2. Who is your audience? (you’ve got to speak their language)
Who are you trying to attract to your website? You’re going to need a different tone to your content for a c-suite executive working in oil and gas vs. a generation y- marketer. Writing content for your buyer personas will help guide your content; it can also make sure you are staying on target to reach the right traffic.
3. What do you want to happen?
This sounds pretty simple, but that’s the point; make it simple. Trust me. If you want your audience to sign up for a consultation or read more about your specific services, then make it clear. When you use too many words for the actionable items on your website, people get confused. When you keep in mind what you want the outcome to be, you keep your website more focused on action and clarity and less on heavy text.

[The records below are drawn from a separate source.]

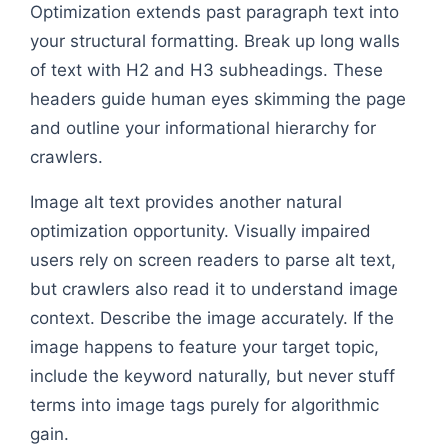
Optimization extends past paragraph text into
your structural formatting. Break up long walls
of text with H2 and H3 subheadings. These
headers guide human eyes skimming the page
and outline your informational hierarchy for
crawlers.
Image alt text provides another natural
optimization opportunity. Visually impaired
users rely on screen readers to parse alt text,
but crawlers also read it to understand image
context. Describe the image accurately. If the
image happens to feature your target topic,
include the keyword naturally, but never stuff
terms into image tags purely for algorithmic
gain.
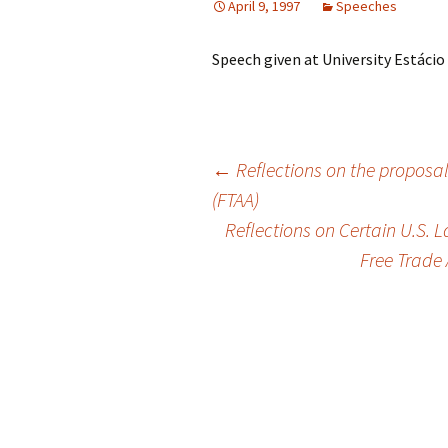
April 9, 1997
Speeches
Speech given at University Estácio d
Post
←
Reflections on the proposal
(FTAA)
Reflections on Certain U.S. L
navigation
Free Trade 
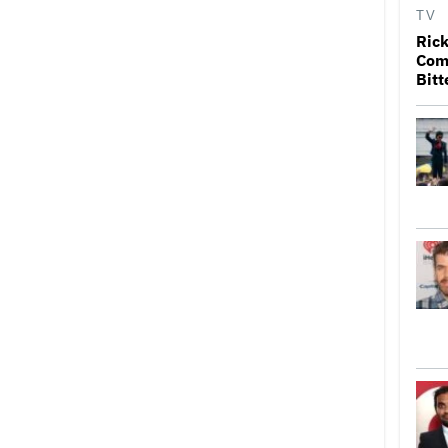
TV
Rick
Come
Bitt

Taking a 30,000 foot view of your site can often reveal more than a close inspection. The goal is not to strip all the content off your site (Google has to be able to find you after all). The goal is to write targeted content that tells your story to the right audience and gets them to do the right things.
Telling your message in multiple paragraphs with just slightly different words will not make your business more clear to your audience. On the other hand, it will confuse them and send them navigating away from your url.
So, do you have too much content on your website? What will you do to change it?